Here are some vids of the new 2.0 software

----------


## This

And a "review" of the Einscan-s running with the new software,
I would not call this a good review, he just got the scanner sent to him without him knowing how it works, and not taking the time beforehand to do some research about 3D scanning,
he is just pressing buttons, complaining about the software being non intuitive, and surprised at the bad quality it produces.

----------


## scobo

> And a "review" of the Einscan-s running with the new software,
> I would not call this a good review, he just got the scanner sent to him without him knowing how it works, and not taking the time beforehand to do some research about 3D scanning,
> he is just pressing buttons, complaining about the software being non intuitive, and surprised at the bad quality it produces.

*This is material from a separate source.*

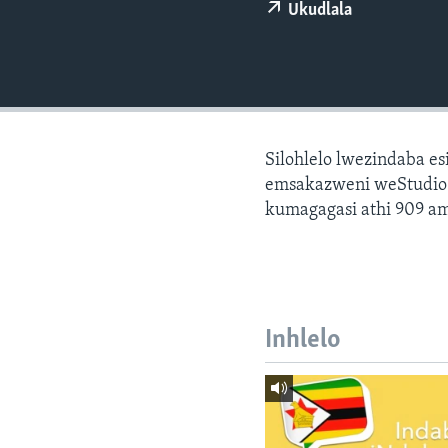
Ukudlala
Silohlelo lwezindaba e
emsakazweni weStudio 7
kumagagasi athi 909 am
Inhlelo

I would agree although to be fair, he did say right at that start this is his first attempt at scanning and he didn't know what he was doing.

----------


## This

> I would agree although to be fair, he did say right at that start this is his first attempt at scanning and he didn't know what he was doing.

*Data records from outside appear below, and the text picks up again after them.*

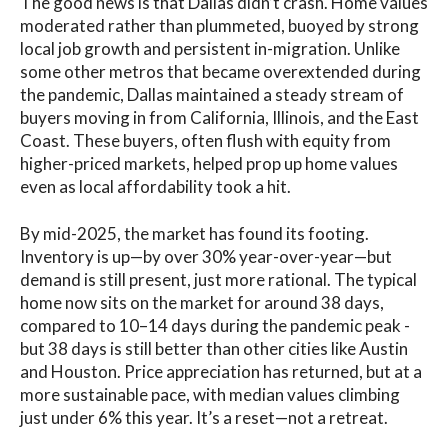
The good news is that Dallas didn’t crash. Home values
moderated rather than plummeted, buoyed by strong
local job growth and persistent in-migration. Unlike
some other metros that became overextended during
the pandemic, Dallas maintained a steady stream of
buyers moving in from California, Illinois, and the East
Coast. These buyers, often flush with equity from
higher-priced markets, helped prop up home values
even as local affordability took a hit.
By mid-2025, the market has found its footing.
Inventory is up—by over 30% year-over-year—but
demand is still present, just more rational. The typical
home now sits on the market for around 38 days,
compared to 10–14 days during the pandemic peak -
but 38 days is still better than other cities like Austin
and Houston. Price appreciation has returned, but at a
more sustainable pace, with median values climbing
just under 6% this year. It’s a reset—not a retreat.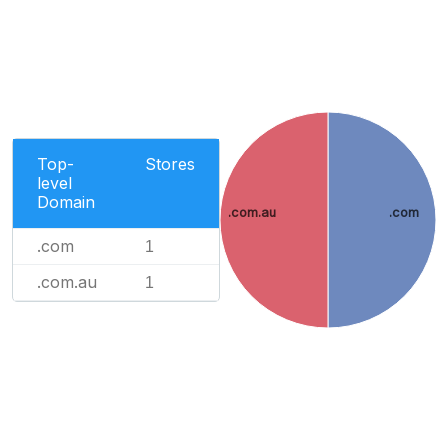
Top-
Stores
level
Domain
.com.au
.com
.com
1
.com.au
1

I just don't understand why he made this video, just to get clicks I guess,
He could have started without any knowledge, and made the second half of the vid about explaining what he did wrong and make some better scans !
Maybe he just wanted to show that just sending a free 3D scanner does not get you a good review, and to me it looks like he fumbled a bit on purpose.

----------


## sk4477

Is anybody actually able to download the new software? I've been trying for hours now and the download always aborts after a few megabytes and the resulting file can't be run.

----------


## scobo

It's a pretty big file, 344mb.
Could be that the server was busy when you tried. I had the same problem when I first tried but a couple of hours later it downloaded in a few minutes.

----------


## sk4477

I finally got the file..

.. only to run into next set of problems:

1) During install it tried to do something with C++ Runtimes and errored out twice. It is trying to access install files that are nowhere to be found.
2) Sometimes the scan "preview" (where it displays whats already scanned) remains empty, the scans are then "lost" somehow. (Auto scan using turntable, not textured)  If i load an old scan, it starts working again (sometimes)
3) During scanner calibration, the software crashes every once in a while
4) Documentation is pretty bad, bordering on incomprehensible

I love this scanner when its working, 
but IMHO their software is pretty bad :-(

----------


## scobo

Yeah, there seems to be a few bugs in V2.0. The previous version was more stable.
Regarding your empty scan preview, I sometimes see this when the scanner has picked up "noise" from the area behind the turntable. The preview hasn't disappeared though, it's just gone off to one side and zooming out reveals the preview again.
I fixed this by placing a black sheet behind the turntable to stop it picking up anything that shouldn't be in the scan.

----------


## sk4477

Oh, that's possible, cause when scanning works, it does include part of my wallpaper. I will try a black sheet of something. Thanks!

----------